■ TASK TO CARRY OUT
Recast every line of text in the records below as a JSON list of strings, one string per line, skipping blank lines. Leave the pictures out of the answer.

— START ENTRIES SHOWN —

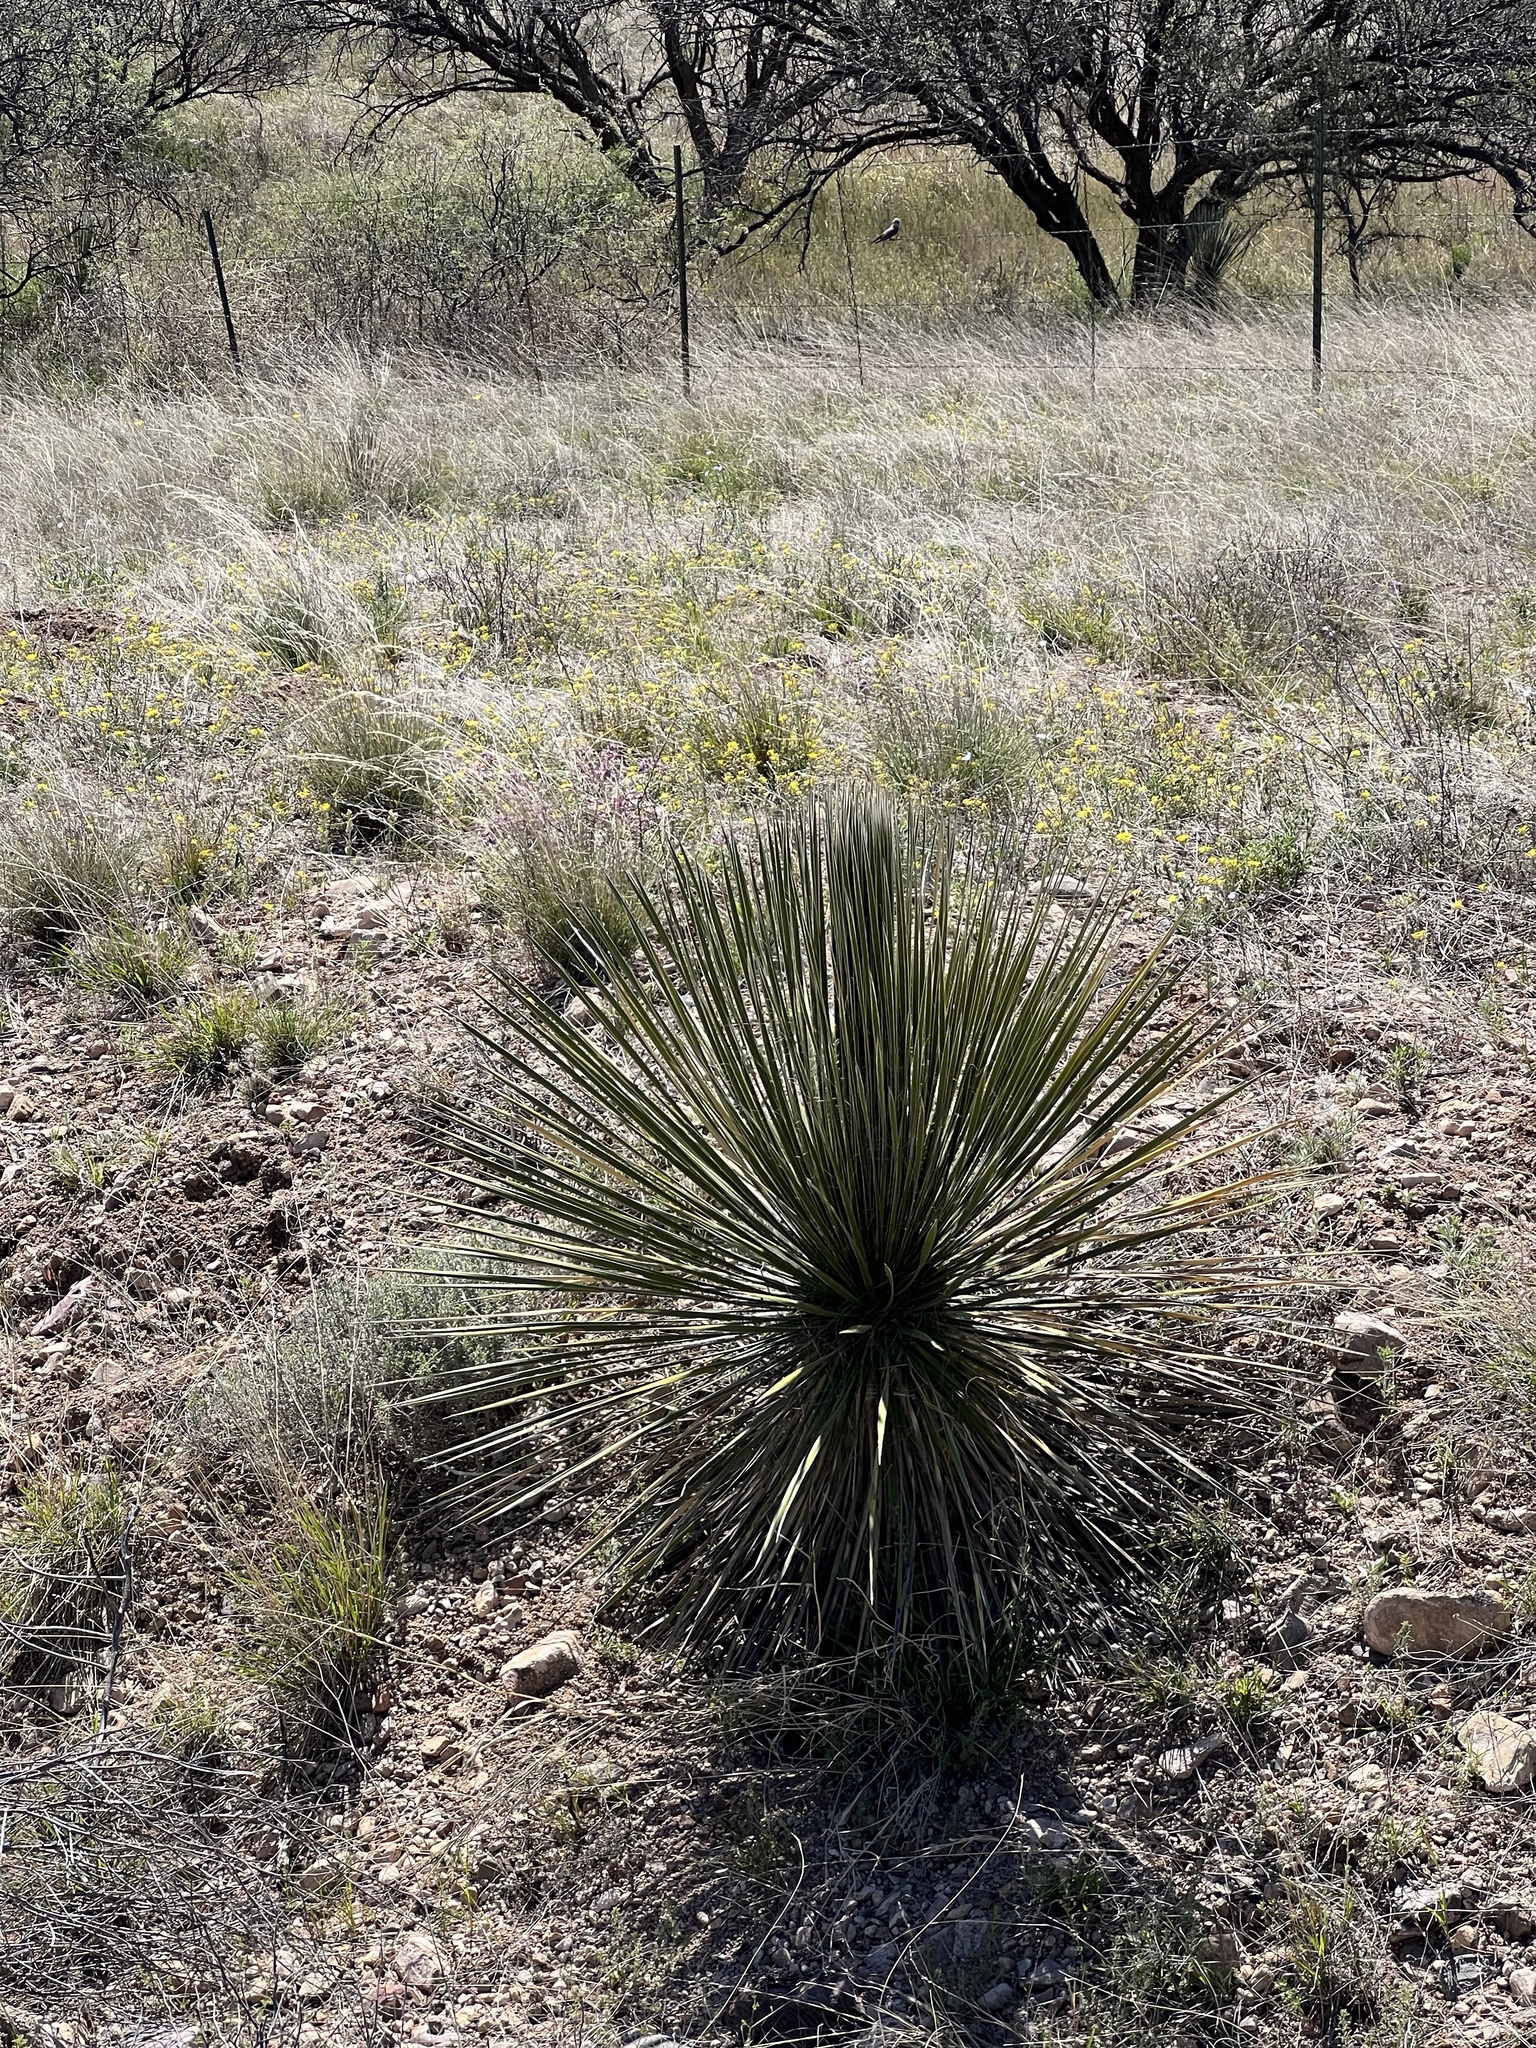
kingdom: Plantae
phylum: Tracheophyta
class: Liliopsida
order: Asparagales
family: Asparagaceae
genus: Yucca
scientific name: Yucca elata
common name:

— END ENTRIES SHOWN —

■ EXERCISE ANSWER
[
  "kingdom: Plantae",
  "phylum: Tracheophyta",
  "class: Liliopsida",
  "order: Asparagales",
  "family: Asparagaceae",
  "genus: Yucca",
  "scientific name: Yucca elata",
  "common name:"
]